Data supplied:

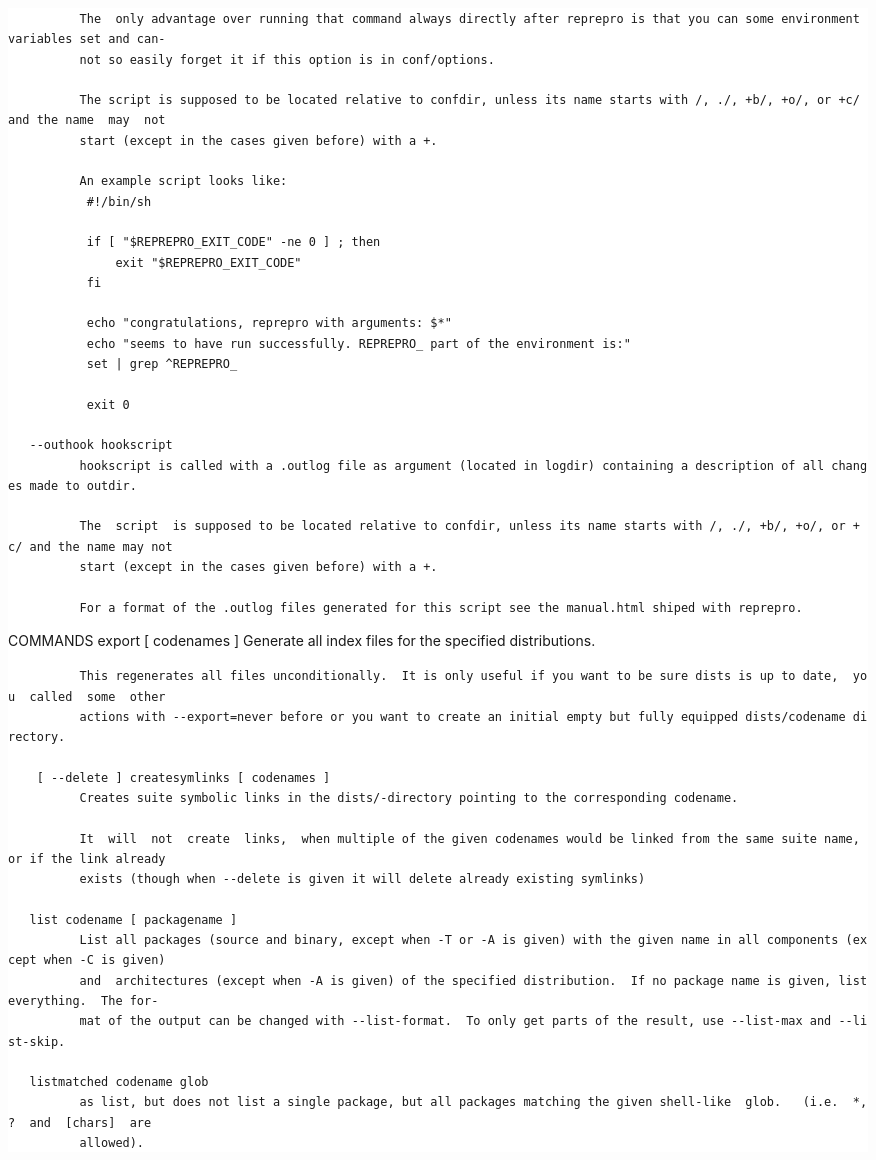               The  only advantage over running that command always directly after reprepro is that you can some environment variables set and can‐
              not so easily forget it if this option is in conf/options.

              The script is supposed to be located relative to confdir, unless its name starts with /, ./, +b/, +o/, or +c/ and the name  may  not
              start (except in the cases given before) with a +.

              An example script looks like:
               #!/bin/sh

               if [ "$REPREPRO_EXIT_CODE" -ne 0 ] ; then
                   exit "$REPREPRO_EXIT_CODE"
               fi

               echo "congratulations, reprepro with arguments: $*"
               echo "seems to have run successfully. REPREPRO_ part of the environment is:"
               set | grep ^REPREPRO_

               exit 0

       --outhook hookscript
              hookscript is called with a .outlog file as argument (located in logdir) containing a description of all changes made to outdir.

              The  script  is supposed to be located relative to confdir, unless its name starts with /, ./, +b/, +o/, or +c/ and the name may not
              start (except in the cases given before) with a +.

              For a format of the .outlog files generated for this script see the manual.html shiped with reprepro.

COMMANDS
       export [ codenames ]
              Generate all index files for the specified distributions.

              This regenerates all files unconditionally.  It is only useful if you want to be sure dists is up to date,  you  called  some  other
              actions with --export=never before or you want to create an initial empty but fully equipped dists/codename directory.

        [ --delete ] createsymlinks [ codenames ]
              Creates suite symbolic links in the dists/-directory pointing to the corresponding codename.

              It  will  not  create  links,  when multiple of the given codenames would be linked from the same suite name, or if the link already
              exists (though when --delete is given it will delete already existing symlinks)

       list codename [ packagename ]
              List all packages (source and binary, except when -T or -A is given) with the given name in all components (except when -C is given)
              and  architectures (except when -A is given) of the specified distribution.  If no package name is given, list everything.  The for‐
              mat of the output can be changed with --list-format.  To only get parts of the result, use --list-max and --list-skip.

       listmatched codename glob
              as list, but does not list a single package, but all packages matching the given shell-like  glob.   (i.e.  *,  ?  and  [chars]  are
              allowed).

Try it:
Go through all the records and change every "confdir" to "configdir", leaving everything else as it is. Give back only the text, without the pictures.

Answer to this exercise:
               The  only advantage over running that command always directly after reprepro is that you can some environment variables set and can‐
              not so easily forget it if this option is in conf/options.

              The script is supposed to be located relative to configdir, unless its name starts with /, ./, +b/, +o/, or +c/ and the name  may  not
              start (except in the cases given before) with a +.

              An example script looks like:
               #!/bin/sh

               if [ "$REPREPRO_EXIT_CODE" -ne 0 ] ; then
                   exit "$REPREPRO_EXIT_CODE"
               fi

               echo "congratulations, reprepro with arguments: $*"
               echo "seems to have run successfully. REPREPRO_ part of the environment is:"
               set | grep ^REPREPRO_

               exit 0

       --outhook hookscript
              hookscript is called with a .outlog file as argument (located in logdir) containing a description of all changes made to outdir.

              The  script  is supposed to be located relative to configdir, unless its name starts with /, ./, +b/, +o/, or +c/ and the name may not
              start (except in the cases given before) with a +.

              For a format of the .outlog files generated for this script see the manual.html shiped with reprepro.

COMMANDS
       export [ codenames ]
              Generate all index files for the specified distributions.

              This regenerates all files unconditionally.  It is only useful if you want to be sure dists is up to date,  you  called  some  other
              actions with --export=never before or you want to create an initial empty but fully equipped dists/codename directory.

        [ --delete ] createsymlinks [ codenames ]
              Creates suite symbolic links in the dists/-directory pointing to the corresponding codename.

              It  will  not  create  links,  when multiple of the given codenames would be linked from the same suite name, or if the link already
              exists (though when --delete is given it will delete already existing symlinks)

       list codename [ packagename ]
              List all packages (source and binary, except when -T or -A is given) with the given name in all components (except when -C is given)
              and  architectures (except when -A is given) of the specified distribution.  If no package name is given, list everything.  The for‐
              mat of the output can be changed with --list-format.  To only get parts of the result, use --list-max and --list-skip.

       listmatched codename glob
              as list, but does not list a single package, but all packages matching the given shell-like  glob.   (i.e.  *,  ?  and  [chars]  are
              allowed).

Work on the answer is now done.